In 1947, the NAACP staged a sit-in at a lunch counter at the hotel, ending, once and for all, Piqua's restaurant segregation policies.
Due to the small size of the city, though, the hotel struggled to stay afloat financially. It changed owners many times, and many changes in the hotel itself were made, but nothing was successful for any length of time.
By the 1970's, it had been reduced to a hotel for transients, and also a bus depot. But soon it became vacant and in a severe state of disrepair, and it was boarded up and closed for good in 1987. For the next couple of decades, it sat empty and unused, a dismal shadow of its former elegance and grace.
Finally, decisions are made...
In the first half of the 2000's, while everything else in the city was being improved during a revitalization project, it was finally decided to do something about this empty hazardous structure. Using Federal and state grants, tax credits, city funds, and almost $4 million in private donations--approximately $20 million in all--the plans were finalized. The dollar amount from private donations in itself was staggering, considering Piqua has a population of only around 20,000 people.

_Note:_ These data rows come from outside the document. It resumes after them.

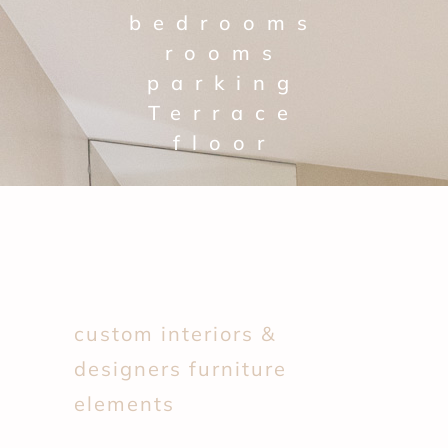
bedrooms
rooms
parking
Terrace
floor
custom interiors &
designers furniture
elements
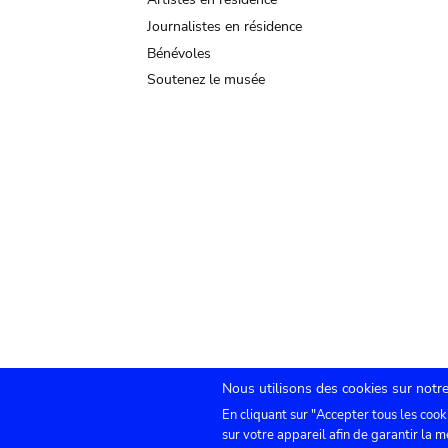
Journalistes en résidence
Bénévoles
Soutenez le musée
Nous utilisons des cookies sur notre
En cliquant sur "Accepter tous les cook
Submenu
TICKETS
Agenda
Presse
Location de sa
sur votre appareil afin de garantir la m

The city's library was going to become the main tenant for three floors in this building, as it had outgrown its present site. Also planned was a banquet/conference center in the old ballroom/dining room on the 4th floor, and a coffee shop and restaurant on either side of the first floor of the library. Scattered throughout the building were also going to be other meeting rooms, a "President's Room", remembering past presidential visits, a "Veteran's Room", where they would have military exhibits and presentations.
A few more photos of the changes
In 2008, the Fort Piqua Plaza is opened...

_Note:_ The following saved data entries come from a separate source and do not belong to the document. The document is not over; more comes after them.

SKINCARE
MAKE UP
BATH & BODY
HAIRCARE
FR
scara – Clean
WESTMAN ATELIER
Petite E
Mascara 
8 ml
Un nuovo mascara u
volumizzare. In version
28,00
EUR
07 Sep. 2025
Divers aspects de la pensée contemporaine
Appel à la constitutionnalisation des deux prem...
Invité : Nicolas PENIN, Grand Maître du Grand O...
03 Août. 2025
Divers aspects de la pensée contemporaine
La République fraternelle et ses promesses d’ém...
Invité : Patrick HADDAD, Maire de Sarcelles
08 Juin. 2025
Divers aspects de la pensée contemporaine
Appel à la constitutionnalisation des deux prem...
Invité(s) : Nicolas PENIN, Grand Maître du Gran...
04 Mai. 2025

The building was restored, as much as possible, to its original condition. Where original paint or design was found, the workers stayed faithful to it. The old fireplace and staircase, along with the stained glass windows and magnificent chandelier in the ballroom were all restored to their original beauty. There is no sign that this was, for many years, forgotten about and left to crumble...
The construction project began in January of 2007, and was finished in October of 2008. The Fort Piqua Hotel was re-christened Fort Piqua Plaza, and approximately 1000 people attended the Grand Opening on October 19th of that year. Residents of Piqua can be proud of the work done on this building, and thankful that the city leaders decided to restore it, and not demolish it, as some had suggested at the time of the decision making.
I for one am thrilled to be a resident of Piqua, and to have been able to go to this building several times since it's reopened. It's hard to describe how beautiful this place really is, and I invite everyone to come and take a tour through this...you won't be disappointed.